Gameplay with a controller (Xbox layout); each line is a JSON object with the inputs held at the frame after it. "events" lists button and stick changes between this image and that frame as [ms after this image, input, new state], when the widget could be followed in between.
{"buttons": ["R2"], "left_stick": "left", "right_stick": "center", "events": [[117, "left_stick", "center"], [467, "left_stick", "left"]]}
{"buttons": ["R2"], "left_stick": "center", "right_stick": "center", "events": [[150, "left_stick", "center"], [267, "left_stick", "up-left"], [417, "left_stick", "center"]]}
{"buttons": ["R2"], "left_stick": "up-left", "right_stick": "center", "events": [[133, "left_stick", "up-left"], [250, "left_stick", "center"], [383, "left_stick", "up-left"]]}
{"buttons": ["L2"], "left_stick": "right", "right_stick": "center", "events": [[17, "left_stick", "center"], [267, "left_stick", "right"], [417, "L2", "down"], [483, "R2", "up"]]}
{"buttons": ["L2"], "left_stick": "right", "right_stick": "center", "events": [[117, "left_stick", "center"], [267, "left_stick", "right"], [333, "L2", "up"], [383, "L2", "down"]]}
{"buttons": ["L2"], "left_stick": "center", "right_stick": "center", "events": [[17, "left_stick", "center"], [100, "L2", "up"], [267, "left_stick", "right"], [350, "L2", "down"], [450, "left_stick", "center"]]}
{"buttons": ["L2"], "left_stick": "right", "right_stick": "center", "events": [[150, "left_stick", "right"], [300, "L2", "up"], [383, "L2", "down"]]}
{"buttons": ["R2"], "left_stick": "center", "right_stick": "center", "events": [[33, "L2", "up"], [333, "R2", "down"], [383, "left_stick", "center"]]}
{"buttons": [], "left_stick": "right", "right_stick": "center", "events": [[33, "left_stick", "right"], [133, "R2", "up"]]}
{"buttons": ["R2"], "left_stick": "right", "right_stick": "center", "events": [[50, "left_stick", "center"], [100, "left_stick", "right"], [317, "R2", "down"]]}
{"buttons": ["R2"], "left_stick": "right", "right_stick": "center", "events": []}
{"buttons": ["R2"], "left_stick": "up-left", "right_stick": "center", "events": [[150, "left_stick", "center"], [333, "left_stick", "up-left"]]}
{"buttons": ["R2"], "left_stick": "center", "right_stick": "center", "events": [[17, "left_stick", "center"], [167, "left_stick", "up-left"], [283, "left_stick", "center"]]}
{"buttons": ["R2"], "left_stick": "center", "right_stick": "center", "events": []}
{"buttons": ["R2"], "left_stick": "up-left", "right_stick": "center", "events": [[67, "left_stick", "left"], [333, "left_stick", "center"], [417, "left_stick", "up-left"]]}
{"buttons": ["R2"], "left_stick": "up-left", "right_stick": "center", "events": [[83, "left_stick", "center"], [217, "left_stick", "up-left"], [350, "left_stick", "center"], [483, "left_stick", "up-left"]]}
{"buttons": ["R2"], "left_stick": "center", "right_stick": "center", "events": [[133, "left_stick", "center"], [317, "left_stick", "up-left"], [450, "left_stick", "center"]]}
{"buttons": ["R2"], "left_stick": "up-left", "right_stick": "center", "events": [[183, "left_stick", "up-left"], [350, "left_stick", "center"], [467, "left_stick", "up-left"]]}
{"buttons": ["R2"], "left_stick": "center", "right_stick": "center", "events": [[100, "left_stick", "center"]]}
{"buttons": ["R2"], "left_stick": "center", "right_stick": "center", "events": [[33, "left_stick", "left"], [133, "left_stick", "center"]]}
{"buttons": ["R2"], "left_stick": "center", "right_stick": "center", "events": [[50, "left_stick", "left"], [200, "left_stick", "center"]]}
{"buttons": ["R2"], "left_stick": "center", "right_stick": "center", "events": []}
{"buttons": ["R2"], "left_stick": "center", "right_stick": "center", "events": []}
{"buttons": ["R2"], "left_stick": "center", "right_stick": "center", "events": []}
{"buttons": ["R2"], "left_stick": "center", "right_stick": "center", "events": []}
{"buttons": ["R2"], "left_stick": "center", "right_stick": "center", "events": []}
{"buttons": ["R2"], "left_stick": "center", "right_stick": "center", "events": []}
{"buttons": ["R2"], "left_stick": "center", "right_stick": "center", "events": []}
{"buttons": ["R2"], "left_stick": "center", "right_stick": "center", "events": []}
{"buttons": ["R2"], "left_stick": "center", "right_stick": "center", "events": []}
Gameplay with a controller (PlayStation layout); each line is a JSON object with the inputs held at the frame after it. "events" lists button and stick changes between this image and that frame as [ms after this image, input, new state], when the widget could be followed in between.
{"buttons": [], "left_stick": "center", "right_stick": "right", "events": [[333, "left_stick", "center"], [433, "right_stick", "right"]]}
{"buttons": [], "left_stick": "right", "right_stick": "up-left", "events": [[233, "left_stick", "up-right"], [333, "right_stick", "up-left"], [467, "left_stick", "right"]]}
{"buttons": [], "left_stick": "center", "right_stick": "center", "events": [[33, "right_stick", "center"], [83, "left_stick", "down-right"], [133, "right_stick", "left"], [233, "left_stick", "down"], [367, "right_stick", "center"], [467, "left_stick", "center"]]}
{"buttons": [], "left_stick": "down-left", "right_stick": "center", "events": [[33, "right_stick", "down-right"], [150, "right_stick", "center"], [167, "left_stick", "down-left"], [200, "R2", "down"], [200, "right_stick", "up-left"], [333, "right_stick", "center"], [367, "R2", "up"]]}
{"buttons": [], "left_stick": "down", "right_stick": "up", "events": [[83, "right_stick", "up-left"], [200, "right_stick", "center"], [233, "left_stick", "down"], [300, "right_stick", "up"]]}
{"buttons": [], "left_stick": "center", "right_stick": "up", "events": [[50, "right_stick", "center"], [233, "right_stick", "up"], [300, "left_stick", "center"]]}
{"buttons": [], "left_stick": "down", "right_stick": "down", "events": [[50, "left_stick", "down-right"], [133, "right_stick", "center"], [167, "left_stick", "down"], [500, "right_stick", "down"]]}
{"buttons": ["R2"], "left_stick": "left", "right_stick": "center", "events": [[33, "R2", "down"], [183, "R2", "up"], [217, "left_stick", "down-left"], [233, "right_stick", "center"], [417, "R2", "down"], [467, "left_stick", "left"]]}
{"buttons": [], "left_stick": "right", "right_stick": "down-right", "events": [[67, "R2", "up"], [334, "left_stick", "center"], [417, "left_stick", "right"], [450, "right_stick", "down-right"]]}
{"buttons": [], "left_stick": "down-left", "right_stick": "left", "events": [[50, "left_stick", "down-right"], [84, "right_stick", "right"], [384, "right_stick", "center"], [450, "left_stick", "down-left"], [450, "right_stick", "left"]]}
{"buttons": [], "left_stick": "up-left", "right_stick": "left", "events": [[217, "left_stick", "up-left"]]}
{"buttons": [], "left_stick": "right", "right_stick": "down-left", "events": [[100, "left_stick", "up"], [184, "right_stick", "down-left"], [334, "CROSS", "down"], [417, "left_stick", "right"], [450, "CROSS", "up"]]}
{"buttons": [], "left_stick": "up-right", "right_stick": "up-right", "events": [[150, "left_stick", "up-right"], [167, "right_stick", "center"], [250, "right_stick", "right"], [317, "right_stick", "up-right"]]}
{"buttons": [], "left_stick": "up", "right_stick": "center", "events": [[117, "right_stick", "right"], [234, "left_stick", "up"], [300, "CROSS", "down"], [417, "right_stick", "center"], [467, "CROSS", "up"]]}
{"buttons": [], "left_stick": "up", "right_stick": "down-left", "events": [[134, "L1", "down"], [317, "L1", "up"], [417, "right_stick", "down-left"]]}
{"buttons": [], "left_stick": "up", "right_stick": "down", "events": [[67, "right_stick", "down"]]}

• • • •

HOW TO COMPLETE THIS TASK: Extract the full listing and reproduce each line exactly.

EXPECTED ANSWER:
Gameplay with a controller (Xbox layout); each line is a JSON object with the inputs held at the frame after it. "events" lists button and stick changes between this image and that frame as [ms after this image, input, new state], when the widget could be followed in between.
{"buttons": ["R2"], "left_stick": "left", "right_stick": "center", "events": [[117, "left_stick", "center"], [467, "left_stick", "left"]]}
{"buttons": ["R2"], "left_stick": "center", "right_stick": "center", "events": [[150, "left_stick", "center"], [267, "left_stick", "up-left"], [417, "left_stick", "center"]]}
{"buttons": ["R2"], "left_stick": "up-left", "right_stick": "center", "events": [[133, "left_stick", "up-left"], [250, "left_stick", "center"], [383, "left_stick", "up-left"]]}
{"buttons": ["L2"], "left_stick": "right", "right_stick": "center", "events": [[17, "left_stick", "center"], [267, "left_stick", "right"], [417, "L2", "down"], [483, "R2", "up"]]}
{"buttons": ["L2"], "left_stick": "right", "right_stick": "center", "events": [[117, "left_stick", "center"], [267, "left_stick", "right"], [333, "L2", "up"], [383, "L2", "down"]]}
{"buttons": ["L2"], "left_stick": "center", "right_stick": "center", "events": [[17, "left_stick", "center"], [100, "L2", "up"], [267, "left_stick", "right"], [350, "L2", "down"], [450, "left_stick", "center"]]}
{"buttons": ["L2"], "left_stick": "right", "right_stick": "center", "events": [[150, "left_stick", "right"], [300, "L2", "up"], [383, "L2", "down"]]}
{"buttons": ["R2"], "left_stick": "center", "right_stick": "center", "events": [[33, "L2", "up"], [333, "R2", "down"], [383, "left_stick", "center"]]}
{"buttons": [], "left_stick": "right", "right_stick": "center", "events": [[33, "left_stick", "right"], [133, "R2", "up"]]}
{"buttons": ["R2"], "left_stick": "right", "right_stick": "center", "events": [[50, "left_stick", "center"], [100, "left_stick", "right"], [317, "R2", "down"]]}
{"buttons": ["R2"], "left_stick": "right", "right_stick": "center", "events": []}
{"buttons": ["R2"], "left_stick": "up-left", "right_stick": "center", "events": [[150, "left_stick", "center"], [333, "left_stick", "up-left"]]}
{"buttons": ["R2"], "left_stick": "center", "right_stick": "center", "events": [[17, "left_stick", "center"], [167, "left_stick", "up-left"], [283, "left_stick", "center"]]}
{"buttons": ["R2"], "left_stick": "center", "right_stick": "center", "events": []}
{"buttons": ["R2"], "left_stick": "up-left", "right_stick": "center", "events": [[67, "left_stick", "left"], [333, "left_stick", "center"], [417, "left_stick", "up-left"]]}
{"buttons": ["R2"], "left_stick": "up-left", "right_stick": "center", "events": [[83, "left_stick", "center"], [217, "left_stick", "up-left"], [350, "left_stick", "center"], [483, "left_stick", "up-left"]]}
{"buttons": ["R2"], "left_stick": "center", "right_stick": "center", "events": [[133, "left_stick", "center"], [317, "left_stick", "up-left"], [450, "left_stick", "center"]]}
{"buttons": ["R2"], "left_stick": "up-left", "right_stick": "center", "events": [[183, "left_stick", "up-left"], [350, "left_stick", "center"], [467, "left_stick", "up-left"]]}
{"buttons": ["R2"], "left_stick": "center", "right_stick": "center", "events": [[100, "left_stick", "center"]]}
{"buttons": ["R2"], "left_stick": "center", "right_stick": "center", "events": [[33, "left_stick", "left"], [133, "left_stick", "center"]]}
{"buttons": ["R2"], "left_stick": "center", "right_stick": "center", "events": [[50, "left_stick", "left"], [200, "left_stick", "center"]]}
{"buttons": ["R2"], "left_stick": "center", "right_stick": "center", "events": []}
{"buttons": ["R2"], "left_stick": "center", "right_stick": "center", "events": []}
{"buttons": ["R2"], "left_stick": "center", "right_stick": "center", "events": []}
{"buttons": ["R2"], "left_stick": "center", "right_stick": "center", "events": []}
{"buttons": ["R2"], "left_stick": "center", "right_stick": "center", "events": []}
{"buttons": ["R2"], "left_stick": "center", "right_stick": "center", "events": []}
{"buttons": ["R2"], "left_stick": "center", "right_stick": "center", "events": []}
{"buttons": ["R2"], "left_stick": "center", "right_stick": "center", "events": []}
{"buttons": ["R2"], "left_stick": "center", "right_stick": "center", "events": []}
Gameplay with a controller (PlayStation layout); each line is a JSON object with the inputs held at the frame after it. "events" lists button and stick changes between this image and that frame as [ms after this image, input, new state], when the widget could be followed in between.
{"buttons": [], "left_stick": "center", "right_stick": "right", "events": [[333, "left_stick", "center"], [433, "right_stick", "right"]]}
{"buttons": [], "left_stick": "right", "right_stick": "up-left", "events": [[233, "left_stick", "up-right"], [333, "right_stick", "up-left"], [467, "left_stick", "right"]]}
{"buttons": [], "left_stick": "center", "right_stick": "center", "events": [[33, "right_stick", "center"], [83, "left_stick", "down-right"], [133, "right_stick", "left"], [233, "left_stick", "down"], [367, "right_stick", "center"], [467, "left_stick", "center"]]}
{"buttons": [], "left_stick": "down-left", "right_stick": "center", "events": [[33, "right_stick", "down-right"], [150, "right_stick", "center"], [167, "left_stick", "down-left"], [200, "R2", "down"], [200, "right_stick", "up-left"], [333, "right_stick", "center"], [367, "R2", "up"]]}
{"buttons": [], "left_stick": "down", "right_stick": "up", "events": [[83, "right_stick", "up-left"], [200, "right_stick", "center"], [233, "left_stick", "down"], [300, "right_stick", "up"]]}
{"buttons": [], "left_stick": "center", "right_stick": "up", "events": [[50, "right_stick", "center"], [233, "right_stick", "up"], [300, "left_stick", "center"]]}
{"buttons": [], "left_stick": "down", "right_stick": "down", "events": [[50, "left_stick", "down-right"], [133, "right_stick", "center"], [167, "left_stick", "down"], [500, "right_stick", "down"]]}
{"buttons": ["R2"], "left_stick": "left", "right_stick": "center", "events": [[33, "R2", "down"], [183, "R2", "up"], [217, "left_stick", "down-left"], [233, "right_stick", "center"], [417, "R2", "down"], [467, "left_stick", "left"]]}
{"buttons": [], "left_stick": "right", "right_stick": "down-right", "events": [[67, "R2", "up"], [334, "left_stick", "center"], [417, "left_stick", "right"], [450, "right_stick", "down-right"]]}
{"buttons": [], "left_stick": "down-left", "right_stick": "left", "events": [[50, "left_stick", "down-right"], [84, "right_stick", "right"], [384, "right_stick", "center"], [450, "left_stick", "down-left"], [450, "right_stick", "left"]]}
{"buttons": [], "left_stick": "up-left", "right_stick": "left", "events": [[217, "left_stick", "up-left"]]}
{"buttons": [], "left_stick": "right", "right_stick": "down-left", "events": [[100, "left_stick", "up"], [184, "right_stick", "down-left"], [334, "CROSS", "down"], [417, "left_stick", "right"], [450, "CROSS", "up"]]}
{"buttons": [], "left_stick": "up-right", "right_stick": "up-right", "events": [[150, "left_stick", "up-right"], [167, "right_stick", "center"], [250, "right_stick", "right"], [317, "right_stick", "up-right"]]}
{"buttons": [], "left_stick": "up", "right_stick": "center", "events": [[117, "right_stick", "right"], [234, "left_stick", "up"], [300, "CROSS", "down"], [417, "right_stick", "center"], [467, "CROSS", "up"]]}
{"buttons": [], "left_stick": "up", "right_stick": "down-left", "events": [[134, "L1", "down"], [317, "L1", "up"], [417, "right_stick", "down-left"]]}
{"buttons": [], "left_stick": "up", "right_stick": "down", "events": [[67, "right_stick", "down"]]}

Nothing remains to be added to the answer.